2. Feng Qi and Bai-Ni Guo, Explicit formulas for special values of the Bell polynomials of the second kind and for the Euler numbers and polynomials, Mediterranean Journal of Mathematics 14 (2017), no. 3, Article 140, 14 pages; available online at https://doi.org/10.1007/s00009-017-0939-1.
3. Feng Qi, Dongkyu Lim, and Bai-Ni Guo, Explicit formulas and identities for the Bell polynomials and a sequence of polynomials applied to differential equations, Revista de la Real Academia de Ciencias Exactas Fisicas y Naturales Serie A Matematicas 113 (2019), no. 1, 1--9; available online at https://doi.org/10.1007/s13398-017-0427-2.

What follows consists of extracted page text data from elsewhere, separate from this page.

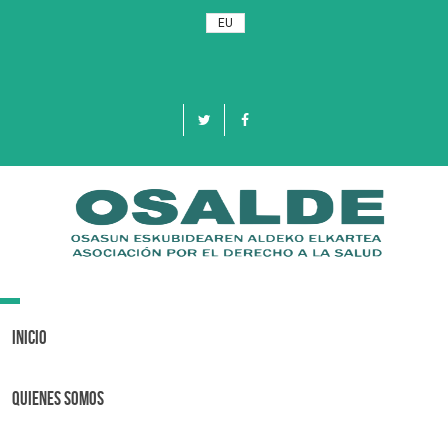
EU
Toggle
navigation
Inicio
Quienes Somos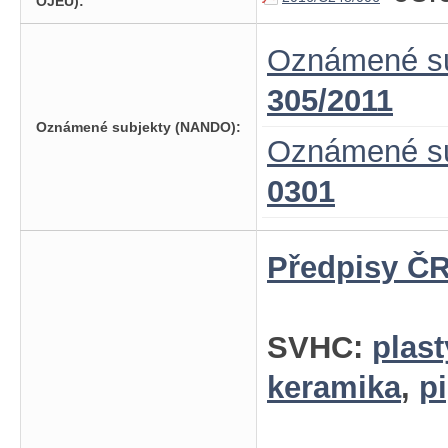
OJEU):
Oznámené su
305/2011
Oznámené subjekty (NANDO):
Oznámené su
0301
Předpisy ČR
SVHC:
plast
keramika
,
p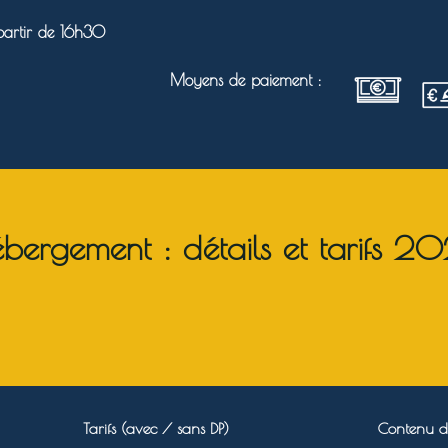
partir de 16h30
Moyens de paiement :
bergement : détails et tarifs 2
Tarifs (avec / sans DP)
Contenu d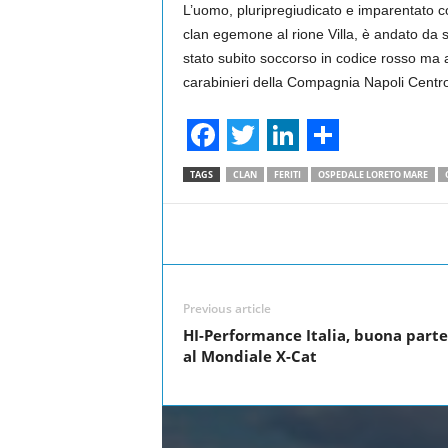
L’uomo, pluripregiudicato e imparentato c
clan egemone al rione Villa, è andato da s
stato subito soccorso in codice rosso ma a
carabinieri della Compagnia Napoli Centr
F
T
L
S
TAGS
CLAN
FERITI
OSPEDALE LORETO MARE
a
w
i
h
c
i
n
a
Facebook
Share
e
t
k
r
b
t
e
e
Previous article
o
e
d
HI-Performance Italia, buona part
o
r
I
al Mondiale X-Cat
k
n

4. Feng Qi, Dongkyu Lim, and Yong-Hong Yao, Notes on two kinds of special values for the Bell polynomials of the second kind, Miskolc Mathematical Notes 20 (2019), no. 1, 465--474; available online at https://doi.org/10.18514/MMN.2019.2635.

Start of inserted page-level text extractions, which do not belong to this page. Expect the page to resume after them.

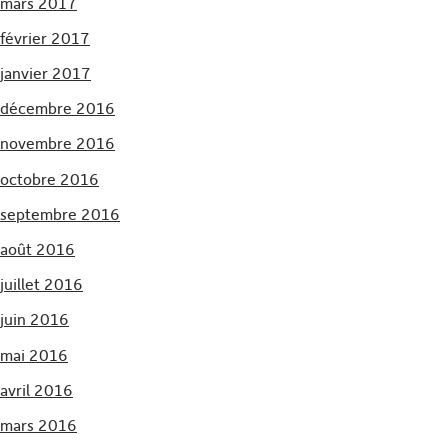
mars 2017
février 2017
janvier 2017
décembre 2016
novembre 2016
octobre 2016
septembre 2016
août 2016
juillet 2016
juin 2016
mai 2016
avril 2016
mars 2016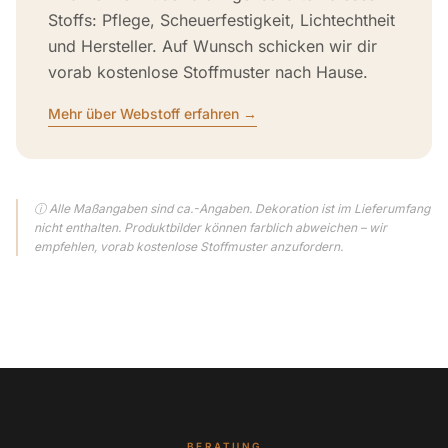
Stoffs: Pflege, Scheuerfestigkeit, Lichtechtheit
und Hersteller. Auf Wunsch schicken wir dir
vorab kostenlose Stoffmuster nach Hause.
Mehr über Webstoff erfahren →
ⓘ Alle Maßangaben sind ca.-Angaben. Dekoration ist im Lieferumfang
nicht enthalten. Produktbilder können farblich abweichen – wir
empfehlen, vorab kostenlose Stoffmuster anzufordern.
BERATUNG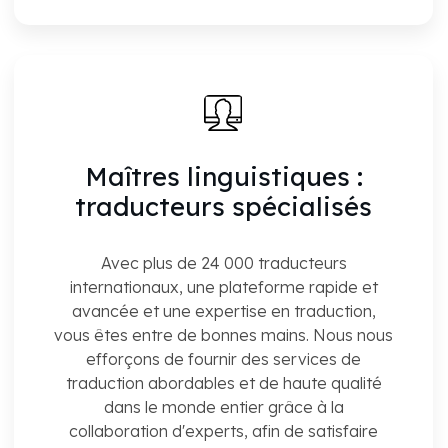
Maîtres linguistiques :
traducteurs spécialisés
Avec plus de 24 000 traducteurs
internationaux, une plateforme rapide et
avancée et une expertise en traduction,
vous êtes entre de bonnes mains. Nous nous
efforçons de fournir des services de
traduction abordables et de haute qualité
dans le monde entier grâce à la
collaboration d'experts, afin de satisfaire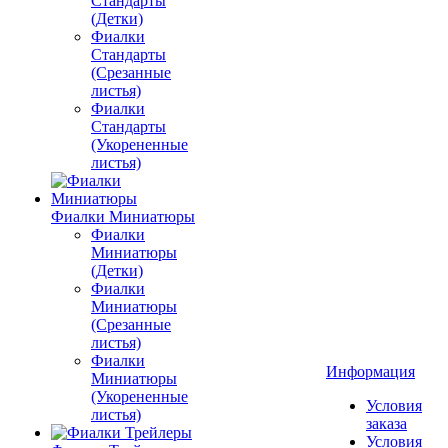
Стандарты
(Детки)
Фиалки
Стандарты
(Срезанные
листья)
Фиалки
Стандарты
(Укорененные
листья)
Фиалки Миниатюры
Фиалки
Миниатюры
(Детки)
Фиалки
Миниатюры
(Срезанные
листья)
Фиалки
Информация
Миниатюры
(Укорененные
Условия
листья)
заказа
Условия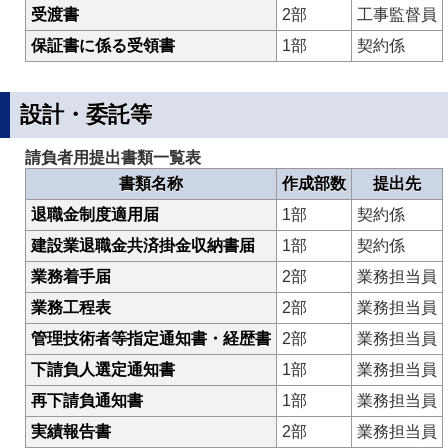
受渡書
2部
工事監督員
保証書に係る受領書
1部
契約係
設計・委託等
請負者用提出書類一覧表
書類名称
作成部数
提出先
退職金制度適用届
1部
契約係
建設業退職金共済掛金収納書届
1部
契約係
業務着手届
2部
業務担当員
業務工程表
2部
業務担当員
管理技術者等指定通知書・経歴書
2部
業務担当員
下請負人選定通知書
1部
業務担当員
再下請負通知書
1部
業務担当員
実績報告書
2部
業務担当員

5. Feng Qi, Da-Wei Niu, Dongkyu Lim, and Bai-Ni Guo, Closed formulas and identities for the Bell polynomials and falling factorials, Contributions to Discrete Mathematics 15 (2020), no. 1, 163--174; available online at https://doi.org/10.11575/cdm.v15i1.68111.

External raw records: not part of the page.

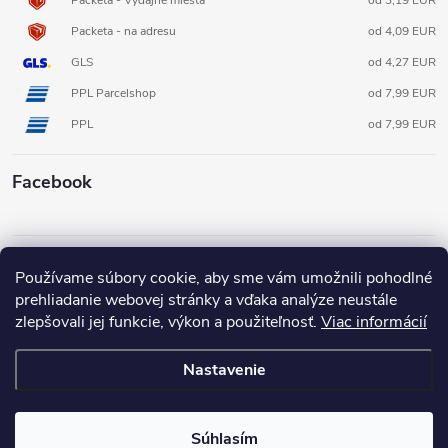
Packeta - Výdajné miesta
od 3,19 EUR
Packeta - na adresu
od 4,09 EUR
GLS
od 4,27 EUR
PPL Parcelshop
od 7,99 EUR
PPL
od 7,99 EUR
Facebook
Informácie pre vás
Používame súbory cookie, aby sme vám umožnili pohodlné
prehliadanie webovej stránky a vďaka analýze neustále
zlepšovali jej funkcie, výkon a použiteľnosť.
Viac informácií
Nastavenie
Copyright 2026
3D FOX shop SK
. Všetky práva vyhradené.
Súhlasím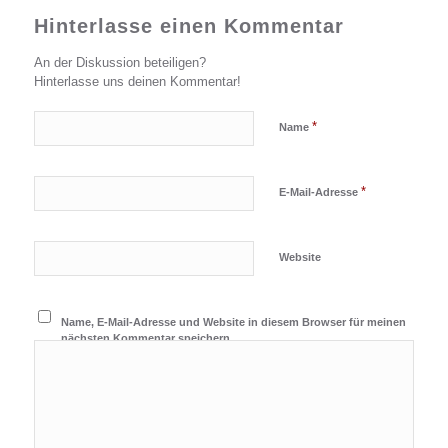
Hinterlasse einen Kommentar
An der Diskussion beteiligen?
Hinterlasse uns deinen Kommentar!
*
Name
*
E-Mail-Adresse
Website
Name, E-Mail-Adresse und Website in diesem Browser für meinen
nächsten Kommentar speichern.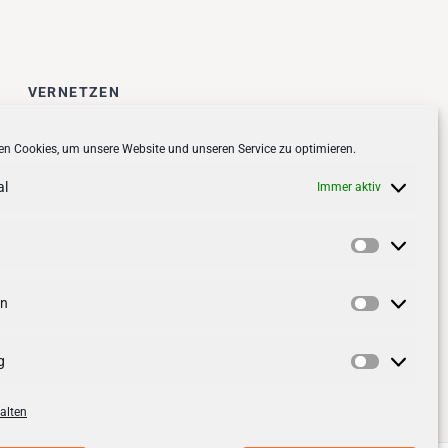
VERNETZEN
Follow us on
facebook
n Cookies, um unsere Website und unseren Service zu optimieren.
Follow us on
instagramm
al
Immer aktiv
Vorlieben
en
Statistik
g
Marketin
alten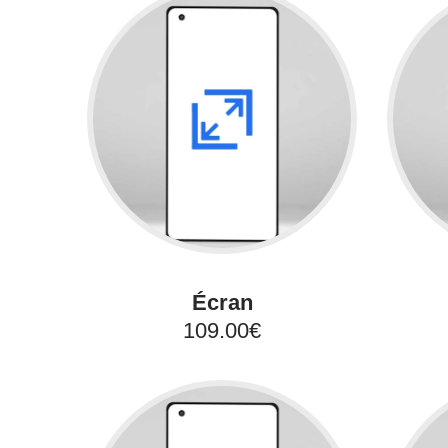
Écran
109.00€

6. Feng Qi, Da-Wei Niu, Dongkyu Lim, and Yong-Hong Yao, Special values of the Bell polynomials of the second kind for some sequences and functions, Journal of Mathematical Analysis and Applications 491 (2020), no. 2, Paper No. 124382, 31 pages; available online at https://doi.org/10.1016/j.jmaa.2020.124382.
7. Feng Qi, Xiao-Ting Shi, Fang-Fang Liu, and Dmitry V. Kruchinin, Several formulas for special values of the Bell polynomials of the second kind and applications, Journal of Applied Analysis and Computation 7 (2017), no. 3, 857--871; available online at https://doi.org/10.11948/2017054.

Answer 5

$\textbf{Fa'a di Bruno's formula}:$ if $g$ and $f$ are functions with a sufficient number of derivatives, then \begin{multline} \frac{d^m}{dt^m}g(f(t)) =\sum \frac{m!}{b_1!b_2!\cdots b_m!}g^{(k)}(f(t))\left(\frac{f'(t)}{1!}\right)^{b_1}\left(\frac{f''(t)}{2!}\right)^{b_2}\cdots \left(\frac{f^{(m)}(t)}{m!}\right)^{b_m} \end{multline} where the sum is over all different solutions in nonnegative integers $b_1, b_2,\cdots, b_m$ of $b_1+2b_2+\cdots +mb_m=m$, and $k:=b_1+\cdots+b_m$. Let $g(x)=x^2$ and $f(x)=\text{sech}(x)$ then $h(x)= g\circ f=\text{sech}^2(x)$. Now, use the above formula to obtain the $nth$ derivative.